Can somebody explain?
"Non-orientable surface" is the thing. The surface of that thing is not orientable. That means you can't draw some normal vector to define the surface. When you traverse through the surface with a normal vector you can end up in the same point with that vector pointing the opposite direction in such a surface. That gives two directions for the same point or in other words you can't define the surface like that with a normal vector. Its the surface and not the shape itself that is non-orientable
thanks this is the only answer I understoo!
Thanks to everybody else tho appreciate it
firstly understand the context which is smooth manifolds, for simplicity imagine a 2d manifold embedded in 3d space - so a sheet of rubber that can pass through itself but can't kink or do any funny business, just like in that sphere inversion video.
the definition of a manifold is basically that it can be built out of patches (sheets of rubber in our analogy), for instance to make a sphere, we need two sheets of rubber (ignore the actual logistics of the deformation required).
Now say that our sheets of rubber come with a textured and a smooth side, there are two ways to attach the sheets of rubber to make a sphere, one of which produces a sphere which is entirely smooth on the outside. This is what we mean by orientable, we can build it out of patches with a consistent "outside".
Consider the counterexample of a mobius strip, which we construct from a single strip of rubber by attaching one end to the other "backwards" (rough-smooth). Since we have defined it this way, it cannot be orientable. The klein bottle is another example, but somewhat cooler than the mobius strip since its a surface without edges.
There are many other definitions of orientable depending on the context, since manifolds are a lot more general than I have shown you here.

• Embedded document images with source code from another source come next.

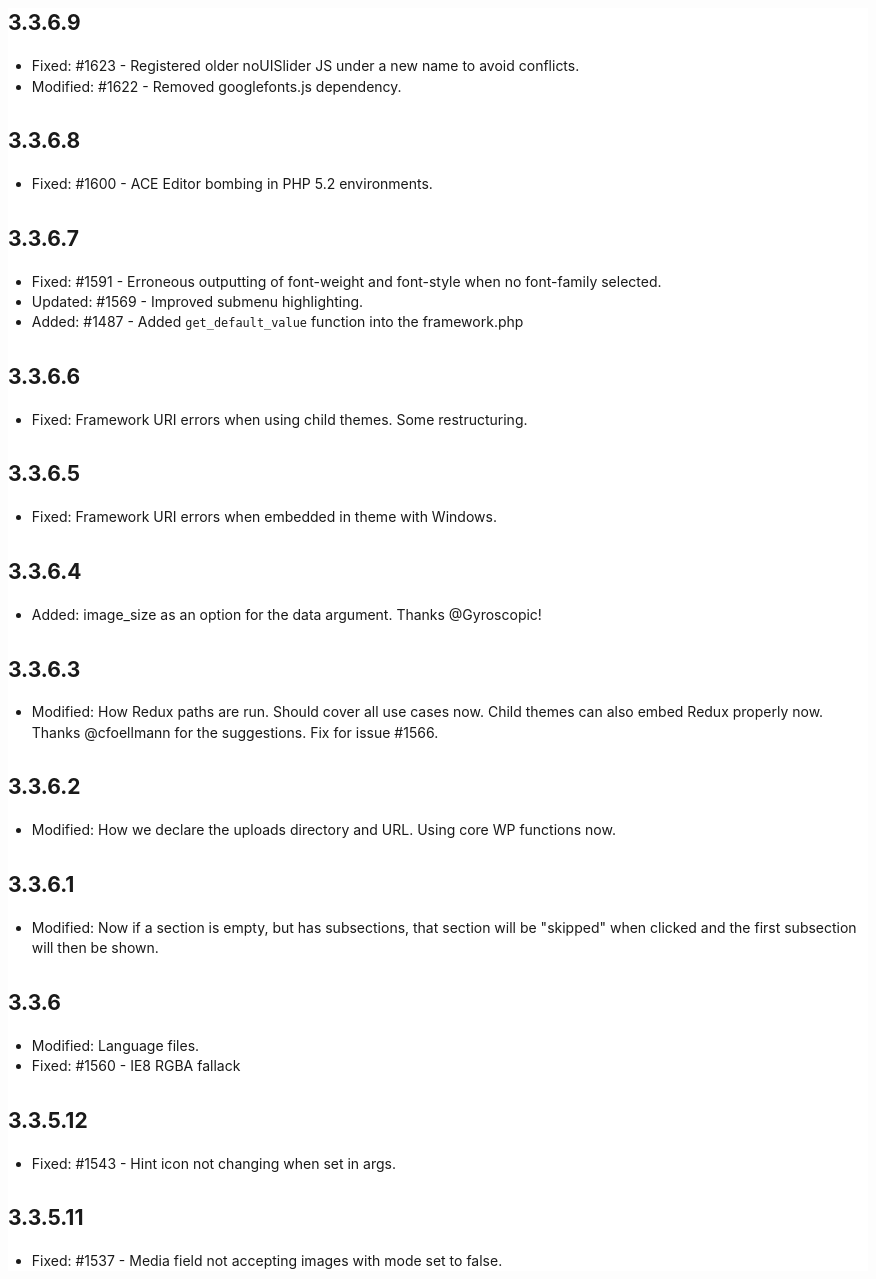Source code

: ## 3.3.6.9
* Fixed:      #1623 - Registered older noUISlider JS under a new name to avoid conflicts.
* Modified:   #1622 - Removed googlefonts.js dependency.

## 3.3.6.8
* Fixed:      #1600 - ACE Editor bombing in PHP 5.2 environments.

## 3.3.6.7
* Fixed:      #1591 - Erroneous outputting of font-weight and font-style when no font-family selected.
* Updated:    #1569 - Improved submenu highlighting.
* Added:      #1487 - Added `get_default_value` function into the framework.php

## 3.3.6.6
* Fixed:      Framework URI errors when using child themes. Some restructuring.

## 3.3.6.5
* Fixed:      Framework URI errors when embedded in theme with Windows.

## 3.3.6.4
* Added:      image_size as an option for the data argument. Thanks @Gyroscopic!

## 3.3.6.3
* Modified:   How Redux paths are run. Should cover all use cases now. Child themes can also embed
              Redux properly now. Thanks @cfoellmann for the suggestions. Fix for issue #1566.

## 3.3.6.2
* Modified:   How we declare the uploads directory and URL. Using core WP functions now.

## 3.3.6.1
* Modified:   Now if a section is empty, but has subsections, that section will be "skipped" when
              clicked and the first subsection will then be shown.

## 3.3.6
* Modified:   Language files.
* Fixed:      #1560 - IE8 RGBA fallack

## 3.3.5.12
* Fixed:      #1543 - Hint icon not changing when set in args.

## 3.3.5.11
* Fixed:      #1537 - Media field not accepting images with mode set to false.
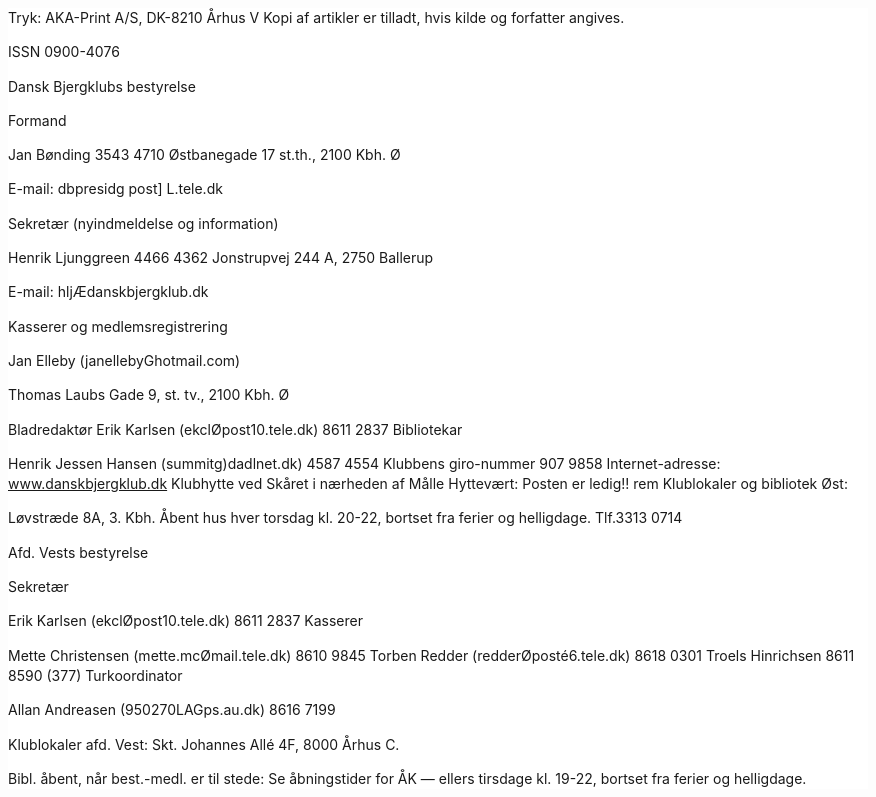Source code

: Tryk: AKA-Print A/S, DK-8210 Århus V
Kopi af artikler er tilladt, hvis kilde og forfatter angives.

ISSN 0900-4076

Dansk Bjergklubs bestyrelse

Formand

Jan Bønding 3543 4710
Østbanegade 17 st.th., 2100 Kbh. Ø

E-mail: dbpresidg post] L.tele.dk

Sekretær (nyindmeldelse og information)

Henrik Ljunggreen 4466 4362
Jonstrupvej 244 A, 2750 Ballerup

E-mail: hljÆdanskbjergklub.dk

Kasserer og medlemsregistrering

Jan Elleby (janellebyGhotmail.com)

Thomas Laubs Gade 9, st. tv., 2100 Kbh. Ø

Bladredaktør
Erik Karlsen (ekclØpost10.tele.dk) 8611 2837
Bibliotekar

Henrik Jessen Hansen (summitg)dadlnet.dk) 4587 4554
Klubbens giro-nummer 907 9858
Internet-adresse: www.danskbjergklub.dk
Klubhytte ved Skåret i nærheden af Målle
Hyttevært: Posten er ledig!! rem
Klublokaler og bibliotek Øst:

Løvstræde 8A, 3. Kbh. Åbent hus hver torsdag kl. 20-22,
bortset fra ferier og helligdage. Tlf.3313 0714

Afd. Vests bestyrelse

Sekretær

Erik Karlsen (ekclØpost10.tele.dk) 8611 2837
Kasserer

Mette Christensen (mette.mcØmail.tele.dk) 8610 9845
Torben Redder (redderØposté6.tele.dk) 8618 0301
Troels Hinrichsen 8611 8590 (377)
Turkoordinator

Allan Andreasen (950270LAGps.au.dk) 8616 7199

Klublokaler afd. Vest:
Skt. Johannes Allé 4F, 8000 Århus C.

Bibl. åbent, når best.-medl. er til stede: Se åbningstider for ÅK
— ellers tirsdage kl. 19-22, bortset fra ferier og helligdage.

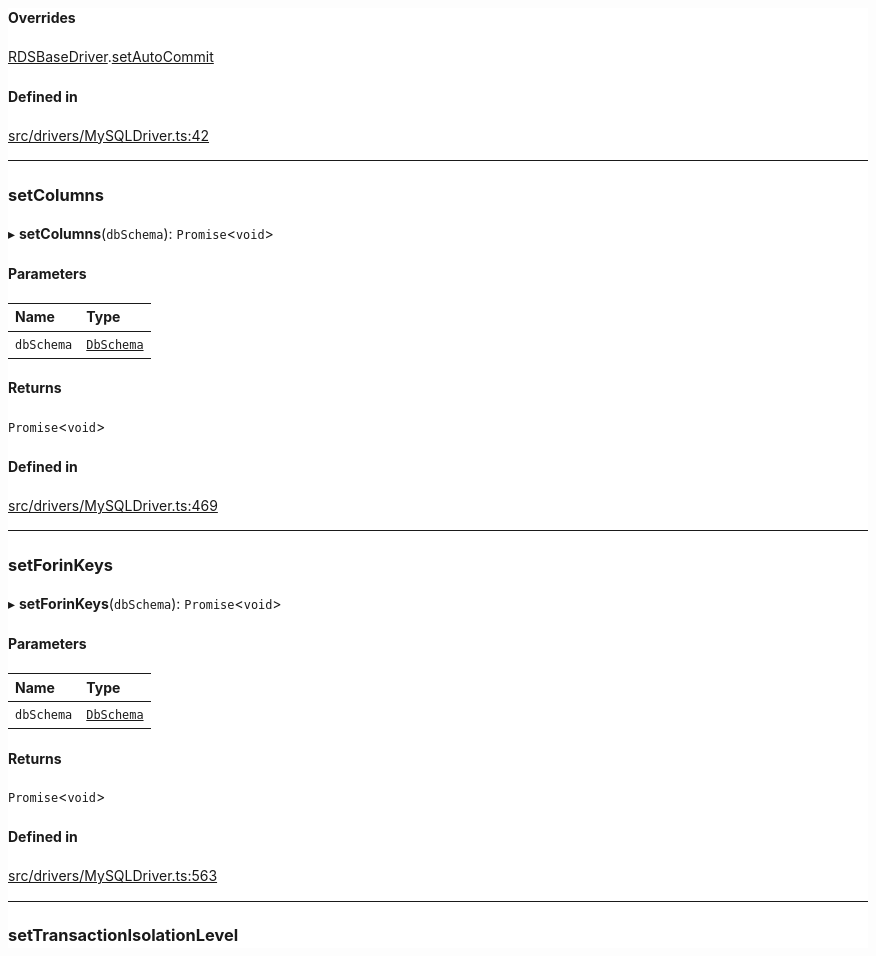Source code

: #### Overrides

[RDSBaseDriver](RDSBaseDriver.md).[setAutoCommit](RDSBaseDriver.md#setautocommit)

#### Defined in

[src/drivers/MySQLDriver.ts:42](https://github.com/l-v-yonsama/db-drivers/blob/775e6e4a024f37b351a31ffc9245bc432e33fe0e/src/drivers/MySQLDriver.ts#L42)

___

### setColumns

▸ **setColumns**(`dbSchema`): `Promise`\<`void`\>

#### Parameters

| Name | Type |
| :------ | :------ |
| `dbSchema` | [`DbSchema`](DbSchema.md) |

#### Returns

`Promise`\<`void`\>

#### Defined in

[src/drivers/MySQLDriver.ts:469](https://github.com/l-v-yonsama/db-drivers/blob/775e6e4a024f37b351a31ffc9245bc432e33fe0e/src/drivers/MySQLDriver.ts#L469)

___

### setForinKeys

▸ **setForinKeys**(`dbSchema`): `Promise`\<`void`\>

#### Parameters

| Name | Type |
| :------ | :------ |
| `dbSchema` | [`DbSchema`](DbSchema.md) |

#### Returns

`Promise`\<`void`\>

#### Defined in

[src/drivers/MySQLDriver.ts:563](https://github.com/l-v-yonsama/db-drivers/blob/775e6e4a024f37b351a31ffc9245bc432e33fe0e/src/drivers/MySQLDriver.ts#L563)

___

### setTransactionIsolationLevel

I don't know what orientable manifolds have to do with being responsible.
If you follow the surface with your finger, starting from the outside, you can end up on the inside, without traversing the surface. There is only one surface, no concept of outside or inside, contrary to a good old cube for instance.
Similar to a Moebius strip but with a higher dimension. A MS is easier to understand since you can easily make one to try to run your finger on the surface and end up anywhere.